Blessed Damien, a Belgian-born member of the Congregation of the Sacred Hearts of Jesus and Mary, is renowned for having spent the last 16 years of his life ministering to patients with Hansen's disease, or leprosy, on the island of Molokai in Hawaii. At that time, in the mid-19th century, lepers were considered outcasts and leprosy was an incurable disease.

Blessed Jeanne grew up in revolutionary France and formed a small prayer community. In 1839, at the age of 47, she brought home a sick and blind elderly widow, giving the woman her own bed. Eventually, caring for the abandoned elderly became the primary focus of her religious order, and remains so today for the approximately 2,700 Little Sisters of the Poor.

The two new saints were models of personal holiness and self-sacrifice, and epitomize the church's long record of service in health care. But in their own day they were not necessarily known as heroes.

Blessed Damien sailed for Hawaii in 1864, was ordained a priest and served there for eight years. When a priest was needed for the leprosy settlement on the island of Molokai in 1873, he volunteered. He found himself essentially alone as pastor, doctor, adviser and guardian to the approximately 800 residents suffering from the disease.

His tough and practical methods antagonized many civil and religious authorities, who considered him headstrong and bothersome, but he undoubtedly left the patient inhabitants of the island better off. He organized the residents into a community, built a hospital, an orphanage and a church, helped the village get piped water and even started up a brass band.

After contracting the disease himself, he experimented on himself with new treatments.

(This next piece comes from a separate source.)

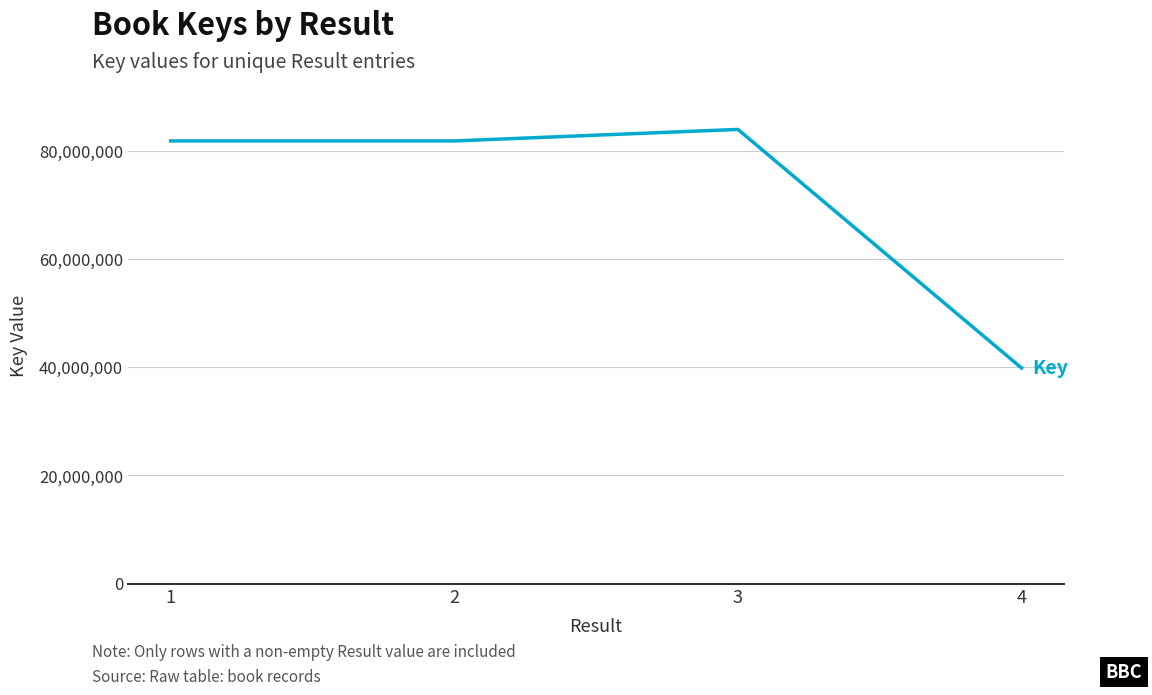

The chart shows a value of 54800226 at 2. True or false?

False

He was, as he wrote, "at one with the lepers." Following his death at the age of 49 five years later, centers were established in his name for patients with leprosy and, in more recent years, HIV and AIDS. Many hope he will be named the patron saint of those with HIV/AIDS and leprosy.

For Blessed Jeanne, recognition came long after her death -- even in her own religious order. At one point, she was replaced as superior of the Little Sisters and sent out to beg on behalf of the poor. She was later placed in retirement, and when she died in 1879 the younger members of her order didn't even know she was the foundress.

Today she is known as the patron of the elderly, and is seen by many as introducing a unique model of health care delivery that has particular relevance in modern times of costly end-of-life care. The Little Sisters serve more than 13,000 elderly residents in 202 homes in 32 countries.

Some of the people who continue to be touched by the lives of these 19th-century figures will be in Rome for the canonization Mass celebrated by Pope Benedict. Although the treatment of Hansen's disease is much improved and no longer calls for the segregation of patients, it still afflicts several million people around the world.

Traveling with a group of 550 pilgrims from Hawaii will be a dozen residents from Kalaupapa -- about half of the settlement's remaining former Hansen's disease patients -- along with their caregivers and companions. The residents' 12,000-mile journey was paid through a fundraising campaign.

The Little Sisters of the Poor are coming to Rome in full force, about 4,000 sisters, patrons, staff members and a group of very special guests: at least one resident from each of their homes for the elderly. The order is arranging video transmission of the canonization Mass for many of the residents who can't make the trip.

Blessed Jeanne and Blessed Damien seem to embody a favorite theme of Pope Benedict: that Christianity is not merely a "moral code" or a set of rules, but a religion that embodies love of God and neighbor. Although their causes have been under study by church authorities for decades, they are very much saints of this pontificate.